Rains documents several dimensions of the young black women's resistance to the “mental health” aspects of the program. In some instances, they openly challenged the rules of the therapeutic language-game. In others, they resisted indirectly by humor, quasi-deliberately misunderstanding the social worker's vague, nondirective, yet “personal” questions. For example, one girl construed “How did you get pregnant?” as a “stupid” question and replied, “Shouldn't you know?” (136).

Some others subjected the constant therapeutic “How did it feel?” to an operation that can only be called “carnivalesque.” The occasion was a group counseling session for which the case worker was late. The young women assembled for the meeting began speculating as to her whereabouts. One mentioned that Mrs. Eckerd had gone to see a doctor. The conversation continued:

“To see if she's pregnant.”

“She probably thinks that's where you get babies.”

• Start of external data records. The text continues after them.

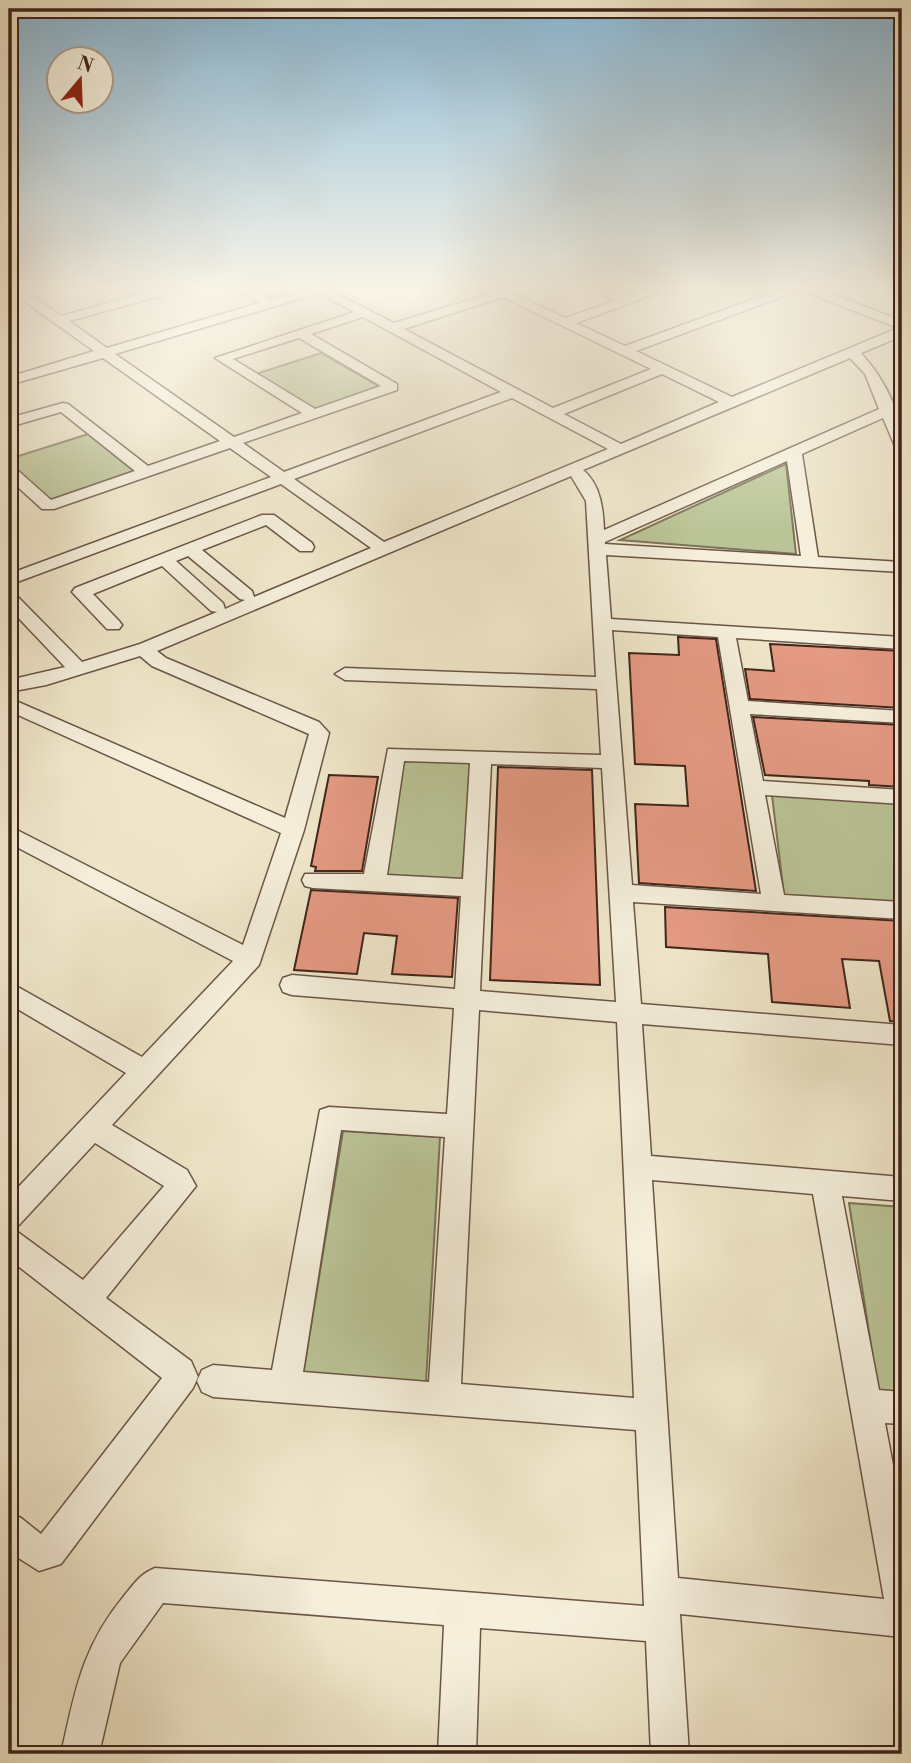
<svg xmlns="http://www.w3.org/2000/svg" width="911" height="1763" font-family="'Libre Bodoni',serif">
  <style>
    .green { fill: #bac496; stroke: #7c7458; stroke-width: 2 }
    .building { fill: #e59a83; stroke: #3f251b; stroke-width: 2 }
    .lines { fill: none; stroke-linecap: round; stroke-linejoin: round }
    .minor-casing { stroke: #6b5546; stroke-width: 3 }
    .minor { fill: #f5efdc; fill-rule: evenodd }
  </style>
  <rect width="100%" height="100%" fill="#efe6c9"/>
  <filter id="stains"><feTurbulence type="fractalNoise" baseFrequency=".00286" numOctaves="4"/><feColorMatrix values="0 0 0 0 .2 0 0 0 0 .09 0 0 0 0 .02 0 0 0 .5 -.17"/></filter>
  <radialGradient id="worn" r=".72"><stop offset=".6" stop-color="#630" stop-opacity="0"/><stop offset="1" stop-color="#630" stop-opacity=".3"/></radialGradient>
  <g class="green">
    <path d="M321,353L380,387L314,410L256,374Z"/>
    <path d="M88,434L134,471L50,500L9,462V459Z"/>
    <path d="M786,464L796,554L620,540Z"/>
    <path d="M402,760L471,763L462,881L386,877Z"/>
    <path d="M772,795L902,803V902L784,895Z"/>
    <path d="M343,1131L440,1137L426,1382L303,1375Z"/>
    <path d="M849,1203L902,1207V1392L878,1390Z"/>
  </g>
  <g class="building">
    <path d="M678,637L716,639L756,891L639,883L635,804L688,806L685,766L635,764L629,653L679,655Z"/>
    <path d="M770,644L902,651V708L750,699L745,669L774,671Z"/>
    <path d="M753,717L902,725V755H895L902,787L869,785V781L765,775Z"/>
    <path d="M498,767L592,770L600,985L490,980Z"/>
    <path d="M329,775L378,777L362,871H315L316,867L311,866Z"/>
    <path d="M311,890L458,898L452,977L392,974L397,936L364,933L357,974L294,970Z"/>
    <path d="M665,907L902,921V1022L890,1021L879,961L842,959L850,1008L772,1002L768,954L666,947Z"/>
  </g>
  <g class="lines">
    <g class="minor-casing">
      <path id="minor" d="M45,286H64L33,296L61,316L169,286H188L186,289L69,321L107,348L259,303L232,286H246L271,299L321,286L394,323L493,293L483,286H498L565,318L615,301L586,286H602L627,296L659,286H676L576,323L625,346L789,286H812L902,321V336L861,353C885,380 902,413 902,448L894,444L883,418L802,454L818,557L902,562V572L606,555L611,619L902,637V649L736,638L748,701L902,711V723L750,714L763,781L902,790V804L765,795L784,895L902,902V919L633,902L641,1004L902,1025V1045L642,1024L651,1156L902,1177V1201L842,1196L879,1390L902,1392V1424L885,1423L902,1512V1637L680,1614L689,1754H651L646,1641L480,1628L476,1754H438L444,1625L163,1603L120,1663L99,1754H61C75,1691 82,1647 124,1596C134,1584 140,1574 155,1568L644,1606L636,1430L213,1397L202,1392L197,1381L202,1370L213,1365L272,1370L320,1110L329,1107L447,1114L454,1008L292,995L283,992L280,985L283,978L292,975L455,989L461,896L313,888L305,886L302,880L305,874H364L388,749L601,755L597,689L345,680L335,674L345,668L596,677L586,501L571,476L157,651L166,658L319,722L329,733L304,830L259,965L112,1125L187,1170L196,1186L106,1298L191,1361L198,1377L193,1388L61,1564L39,1571L9,1552V1513L21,1518L41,1534L162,1378L9,1259V1197L126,1073L9,1004V982L142,1057L233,961L9,843V826L243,945L281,833L9,711V698L285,818L309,734L152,666L140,656L46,685L9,692V680L65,667L9,608V593L15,594L82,662L140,644L217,612L211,611L162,566L93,594L119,621L122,625L119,629H107L72,592L75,588L262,515H274L312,543L314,547L312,551H300L266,525L202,550L252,591L254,597L371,548L281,484L9,585V574L271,477L230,448L54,509H42L9,479V466L15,468L51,500L135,471L61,412L9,427V418L63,403L68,404L148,466L220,441L103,358L9,385V377L94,351L21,299L15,301L9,297ZM800,290L898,328L732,397L636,351ZM319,293L354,312L215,358L302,413L234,437L115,354ZM503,297L651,369L553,408L404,329ZM363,317L501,392L284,472L243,443L397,390V384L311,334ZM299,338L381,386L315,409L233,359ZM850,358L865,374L879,409L604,530C603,509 601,485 583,470ZM662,374L719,402L621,444L564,414ZM512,398L608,449L384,542L294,479ZM787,461L801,556L605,544V542ZM188,556L240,599L245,600L225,609L223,603L176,561ZM612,630L718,637L761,894L632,885ZM404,761L470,763L463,879L387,875ZM491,764L602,768L616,1002L480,991ZM479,1010L617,1022L634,1398L461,1384ZM341,1130L445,1137L429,1382L303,1372ZM95,1143L164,1186L83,1280L19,1233L9,1229L19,1225ZM652,1180L813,1194L884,1599L678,1578Z"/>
    </g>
    <use href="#minor" class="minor"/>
  </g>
  <linearGradient id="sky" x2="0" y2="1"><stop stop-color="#89b8d6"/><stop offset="0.54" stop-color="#f8f4e7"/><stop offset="1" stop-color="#f8f4e7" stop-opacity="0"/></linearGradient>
  <rect width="911" height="532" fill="url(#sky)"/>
  <rect width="911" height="1763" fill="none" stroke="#efe6c9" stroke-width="35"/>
  <rect x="10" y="10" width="890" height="1742" fill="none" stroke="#3f251b" stroke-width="3.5"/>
  <rect x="18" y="18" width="876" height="1728" fill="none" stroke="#3f251b" stroke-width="2"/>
  <g transform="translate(80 80) rotate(19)"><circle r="33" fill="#f5efdc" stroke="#ac9e8f" stroke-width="2"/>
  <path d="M0-5L12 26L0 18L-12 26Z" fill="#8f2418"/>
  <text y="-10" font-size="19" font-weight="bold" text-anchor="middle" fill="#3f251b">N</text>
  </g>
  <rect width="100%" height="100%" filter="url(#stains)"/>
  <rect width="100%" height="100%" fill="url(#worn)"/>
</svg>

“Maybe the doctor's going to give her a baby” . . .

Bernice then started doing an imitation interview pretending she was a social worker asking questions of a pretend-pregnant Mrs. Eckerd, “Tell me, how did it feel? Did you like it?”

This brought a storm of laughter, and everybody started mimicking questions they supposedly had had put to them. Someone said, “She asked me did I want to put my baby for adoption, and how did it feel?”